=== What needs to be done ===
Continue the faculty profile of Allison Atteberry below from the point where it stops, ignoring the records that follow it.

=== Text provided ===
Allison Atteberry
Associate Professor
Research & Evaluation Methodology

Institute of Behavioral Science, Room 333
University of Colorado Boulder
249 UCB
Boulder, CO 80309

Allison Atteberry is an associate professor in the Research and Evaluation Methodology (REM) program, within the CU Boulder School of Education. She received her PhD in 2011 from the Stanford School of Education in educational policy analysis, with a minor in statistics. Atteberry conducts research on teacher- and school-level interventions designed to improve the quality of instruction experienced by historically underserved students. As a field, we are increasingly aware of how difficult it is to determine whether policies, practices, and interventions have the intended impacts, and so Atteberry approaches her work with a strong interest in what constitutes compelling evidence of causal effects in quantitative research.

In terms of methods, Atteberry teaches and uses both econometric and statistical approaches to education policy analysis. She has a particular interest in the estimation of education production functions in the context of value-added modeling, as well as randomized control trials, instrumental variables, regression discontinuity, propensity score matching, fixed effects, and difference-in-differences causal models. Atteberry also enjoys using hierarchical linear models given their unique suitability for asking sociological questions in nested settings (e.g., repeated observations nested within students, nested within schools, etc.).

Atteberry’s academic interests center on policies and interventions that are intended to help provide effective teachers to the students who need them most. This has led her to focus on the identification, selection, development, and retention of teachers who have measurable impacts on student achievement. Specific topics include teacher preparation, high quality professional development, mentoring and peer collaboration, efforts to use measures of effectiveness formatively to improve practice, policies that target district responses to teachers and schools based on measures of effectiveness, and incentives for the strongest teachers to work in hard-to-serve schools.

Recent Media Mentions


  • PhD Policy Analysis, School of Education, Stanford University, 2011
  • Graduate Minor, Department of Statistics, Stanford University, 2010
  • BA Sociology; BA Political Science, University of Chicago, 2005

Recent Projects

  1. The Causal Effects of Full- vs. Half-Day Pre-K: A Randomized Control TrialAre children more successful in early schooling if they have access to full-day pre-k? Westminster Public School District is piloting a new full-day pre-k program to supplement its existing half-day offerings. Due to oversubscription to the pilot, we used a lottery to randomly assigned children to receive a full-day spot or an offer of half-day. As of 2019, all three cohorts have completed their pre-k year, and we have estimated the causal effects on student early literacy, special education referrals, and socio-emotional outcomes at the end of the year and fall of kindergarten (see EEPA publication here). We are also following study participants through third grade. We have a number of additional manuscripts under way, including studies of how time is used in these classrooms, how the provision of full-day pre-K affects family and home lives, and whether children who experience full day have different likelihoods of receiving special education designations. With colleagues: Daphna Bassok, Vivian Wong.

=== The data ===
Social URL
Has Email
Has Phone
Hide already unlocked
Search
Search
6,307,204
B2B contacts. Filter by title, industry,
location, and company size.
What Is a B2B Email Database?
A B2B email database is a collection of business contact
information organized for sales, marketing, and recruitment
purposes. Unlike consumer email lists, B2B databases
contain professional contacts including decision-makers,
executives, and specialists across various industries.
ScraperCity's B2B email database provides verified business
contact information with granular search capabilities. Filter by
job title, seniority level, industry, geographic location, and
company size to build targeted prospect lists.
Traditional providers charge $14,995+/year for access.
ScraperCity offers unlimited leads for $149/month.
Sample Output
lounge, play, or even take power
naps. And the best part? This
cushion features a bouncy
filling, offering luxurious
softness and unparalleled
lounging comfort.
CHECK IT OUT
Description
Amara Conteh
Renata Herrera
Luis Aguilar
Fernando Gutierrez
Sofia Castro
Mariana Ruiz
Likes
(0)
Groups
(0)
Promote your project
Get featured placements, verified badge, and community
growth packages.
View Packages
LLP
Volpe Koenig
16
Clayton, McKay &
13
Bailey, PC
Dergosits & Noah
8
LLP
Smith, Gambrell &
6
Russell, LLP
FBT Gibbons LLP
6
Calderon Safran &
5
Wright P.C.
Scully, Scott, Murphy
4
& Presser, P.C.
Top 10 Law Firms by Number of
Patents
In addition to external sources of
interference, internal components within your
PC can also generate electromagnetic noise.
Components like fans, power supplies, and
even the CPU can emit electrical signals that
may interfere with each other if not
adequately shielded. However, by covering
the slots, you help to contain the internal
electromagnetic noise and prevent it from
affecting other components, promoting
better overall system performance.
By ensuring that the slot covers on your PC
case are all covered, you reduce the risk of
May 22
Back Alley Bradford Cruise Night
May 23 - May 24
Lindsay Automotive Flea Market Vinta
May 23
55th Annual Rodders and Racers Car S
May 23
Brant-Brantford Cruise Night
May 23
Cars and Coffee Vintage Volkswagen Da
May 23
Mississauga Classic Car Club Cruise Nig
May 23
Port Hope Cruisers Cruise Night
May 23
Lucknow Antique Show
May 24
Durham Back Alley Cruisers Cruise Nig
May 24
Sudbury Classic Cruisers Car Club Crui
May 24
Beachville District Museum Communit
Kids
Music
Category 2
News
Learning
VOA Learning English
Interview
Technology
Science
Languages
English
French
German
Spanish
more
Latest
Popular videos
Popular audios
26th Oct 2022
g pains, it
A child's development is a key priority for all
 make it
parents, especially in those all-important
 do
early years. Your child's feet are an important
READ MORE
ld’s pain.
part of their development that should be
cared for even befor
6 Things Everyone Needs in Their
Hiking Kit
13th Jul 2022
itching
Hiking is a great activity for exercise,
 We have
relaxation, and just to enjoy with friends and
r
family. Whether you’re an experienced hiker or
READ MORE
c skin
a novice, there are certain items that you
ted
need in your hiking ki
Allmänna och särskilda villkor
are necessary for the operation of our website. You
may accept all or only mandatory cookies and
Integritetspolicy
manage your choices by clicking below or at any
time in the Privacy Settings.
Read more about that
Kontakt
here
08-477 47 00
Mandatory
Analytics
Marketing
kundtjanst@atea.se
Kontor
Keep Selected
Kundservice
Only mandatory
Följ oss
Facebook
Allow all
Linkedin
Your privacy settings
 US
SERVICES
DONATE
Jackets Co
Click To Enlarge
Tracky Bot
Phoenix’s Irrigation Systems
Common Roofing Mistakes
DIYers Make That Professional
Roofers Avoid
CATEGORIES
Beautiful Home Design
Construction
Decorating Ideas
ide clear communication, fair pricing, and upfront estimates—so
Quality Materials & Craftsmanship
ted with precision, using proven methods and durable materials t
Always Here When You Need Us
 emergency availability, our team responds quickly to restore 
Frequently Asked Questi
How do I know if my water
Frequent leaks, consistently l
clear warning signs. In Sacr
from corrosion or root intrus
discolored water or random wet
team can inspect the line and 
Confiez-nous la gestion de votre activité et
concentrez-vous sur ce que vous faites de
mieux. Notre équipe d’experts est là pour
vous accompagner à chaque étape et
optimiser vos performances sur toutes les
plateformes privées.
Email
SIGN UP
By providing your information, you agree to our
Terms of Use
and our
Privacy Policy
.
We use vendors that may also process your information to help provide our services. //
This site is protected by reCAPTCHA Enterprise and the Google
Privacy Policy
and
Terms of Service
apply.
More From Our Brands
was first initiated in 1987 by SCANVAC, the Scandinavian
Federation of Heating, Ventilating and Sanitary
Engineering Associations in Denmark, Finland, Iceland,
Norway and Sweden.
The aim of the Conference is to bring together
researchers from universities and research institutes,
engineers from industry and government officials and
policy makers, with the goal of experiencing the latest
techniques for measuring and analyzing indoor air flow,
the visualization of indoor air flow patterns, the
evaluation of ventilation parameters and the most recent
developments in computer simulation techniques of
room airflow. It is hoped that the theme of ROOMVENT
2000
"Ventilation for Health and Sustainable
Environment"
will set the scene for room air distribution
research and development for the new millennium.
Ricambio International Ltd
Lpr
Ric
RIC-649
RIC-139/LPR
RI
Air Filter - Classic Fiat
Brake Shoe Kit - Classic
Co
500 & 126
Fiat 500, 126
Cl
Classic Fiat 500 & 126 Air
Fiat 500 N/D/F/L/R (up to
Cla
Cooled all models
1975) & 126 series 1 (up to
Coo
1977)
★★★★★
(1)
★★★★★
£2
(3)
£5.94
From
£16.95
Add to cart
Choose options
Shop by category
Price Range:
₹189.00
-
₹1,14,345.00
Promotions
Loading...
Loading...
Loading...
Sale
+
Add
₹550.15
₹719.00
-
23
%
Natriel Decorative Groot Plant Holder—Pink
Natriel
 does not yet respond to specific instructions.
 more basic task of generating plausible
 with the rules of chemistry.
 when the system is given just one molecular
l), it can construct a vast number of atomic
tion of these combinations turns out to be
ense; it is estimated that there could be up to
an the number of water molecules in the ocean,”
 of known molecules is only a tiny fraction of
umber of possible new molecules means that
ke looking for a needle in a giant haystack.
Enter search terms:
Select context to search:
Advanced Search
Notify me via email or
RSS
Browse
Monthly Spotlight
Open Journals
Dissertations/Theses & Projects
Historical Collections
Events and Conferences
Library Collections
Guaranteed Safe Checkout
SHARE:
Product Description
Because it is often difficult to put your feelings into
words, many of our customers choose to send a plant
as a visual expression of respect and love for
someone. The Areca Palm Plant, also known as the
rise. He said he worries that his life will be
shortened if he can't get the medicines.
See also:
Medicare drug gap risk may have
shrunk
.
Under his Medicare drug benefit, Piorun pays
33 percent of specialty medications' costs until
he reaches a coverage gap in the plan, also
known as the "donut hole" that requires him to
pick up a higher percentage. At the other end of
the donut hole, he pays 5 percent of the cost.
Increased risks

=== Output of the task ===
  2. The Misattribution of Summers in Teacher Value-Added. In a 2020 ER article, I take up one methodological concern about teacher value-added model (VAM) based effect estimates: State tests are given only once annually in the spring. As a result, teachers’ estimated effects are based on their students’ test scores from the previous- to the current-spring, thus subsuming the summer before teachers even meet those students. Using a unique dataset with both fall and spring scores, I also estimated VAMs using current-fall to next-fall timing, which instead includes the summer after a given school year. Teachers’ VA-based scores from these two VAM timings—both of which purport to capture the same teacher’s effect in the same school year—turn out to be essentially unrelated to one another (ρ=0.13). This finding is concerning. There is no clear reason to prefer spring-to-spring over fall-to-fall time frames, and this choice would lead to an entirely different ranking of teachers.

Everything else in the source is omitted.